You are in error, as Gray does point to English common law.
The fundamental principle of the common law with regard to English nationality was birth within the allegiance, also called "ligealty," "obedience," "faith," or "power" of the King. The principle embraced all persons born within the King's allegiance and subject to his protection. Such allegiance and protection were mutual -- as expressed in the maxim protectio trahit subjectionem, et subjectio protectionem -- and were not restricted to natural-born subjects and naturalized subjects, or to those who had taken an oath of allegiance, but were predicable of aliens in amity so long as they were within the kingdom. Children, born in England, of such aliens were therefore natural-born subjects.

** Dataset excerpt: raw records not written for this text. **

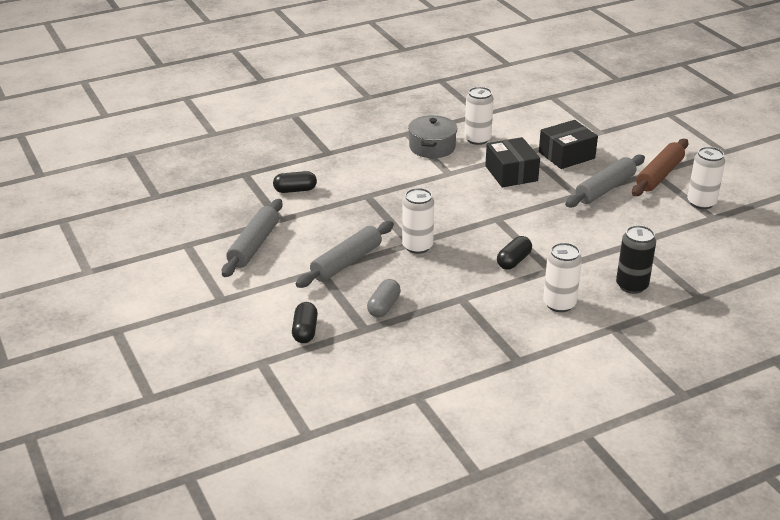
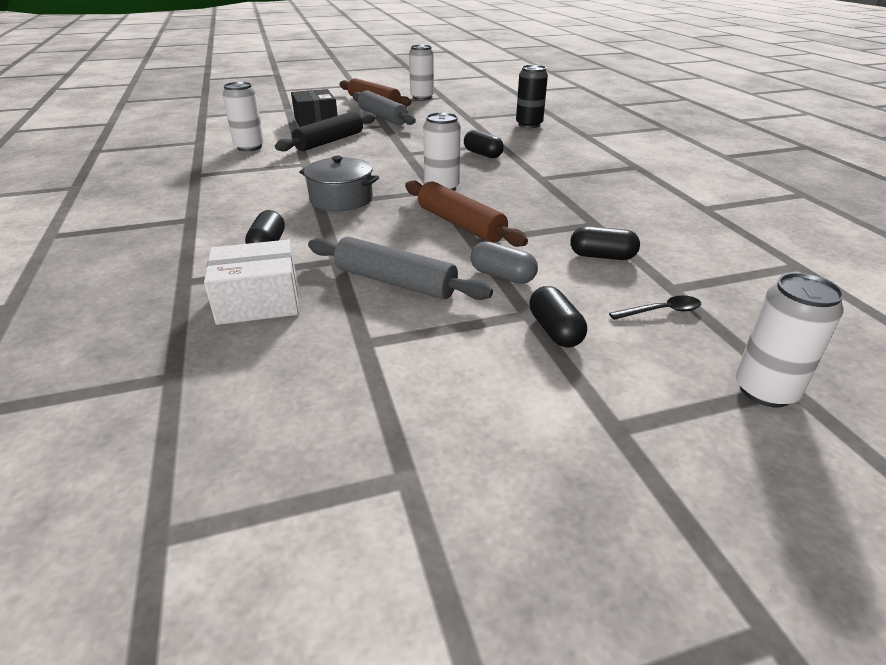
camera: 80 degrees left, 0 degrees up
(203, 310) = (555, 330): none -> black capsule
(226, 203) = (258, 301): none -> white box
(229, 354) = (661, 311): none -> black spoon
(346, 262) = (460, 224): grey rolling pin -> brown rolling pin
(384, 307) = (553, 211): grey capsule -> grey capsule (502, 276)
(432, 147) = (243, 166): grey pot -> grey pot (341, 199)
(511, 173) = (329, 141): black box -> black rolling pin
(559, 304) = (552, 146): white can -> white can (765, 390)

But the children, born within the realm, of foreign ambassadors, or the children of alien enemies, born during and within their hostile occupation of part of the King's dominions, were not natural-born subjects because not born within the allegiance, the obedience, or the power, or, as would be said at this day, within the jurisdiction, of the King...It thus clearly appears that, by the law of England for the last three centuries, beginning before the settlement of this country and continuing to the present day, aliens, while residing in the dominions possessed by the Crown of England, were within the allegiance, the obedience, the faith or loyalty, the protection, the power, the jurisdiction of the English Sovereign, and therefore every child born in England of alien parents was a natural-born subject unless the child of an ambassador or other diplomatic agent of a foreign State or of an alien enemy in hostile occupation of the place where the child was born. III. The same rule was in force in all the English Colonies upon this continent down to the time of the Declaration of Independence, and in the United States afterwards, and continued to prevail under the Constitution as originally established.This is one, but there are several others, including a specific reference to Blackstone and Calvin's Case, as well as Tucker's Blackstone. Good try.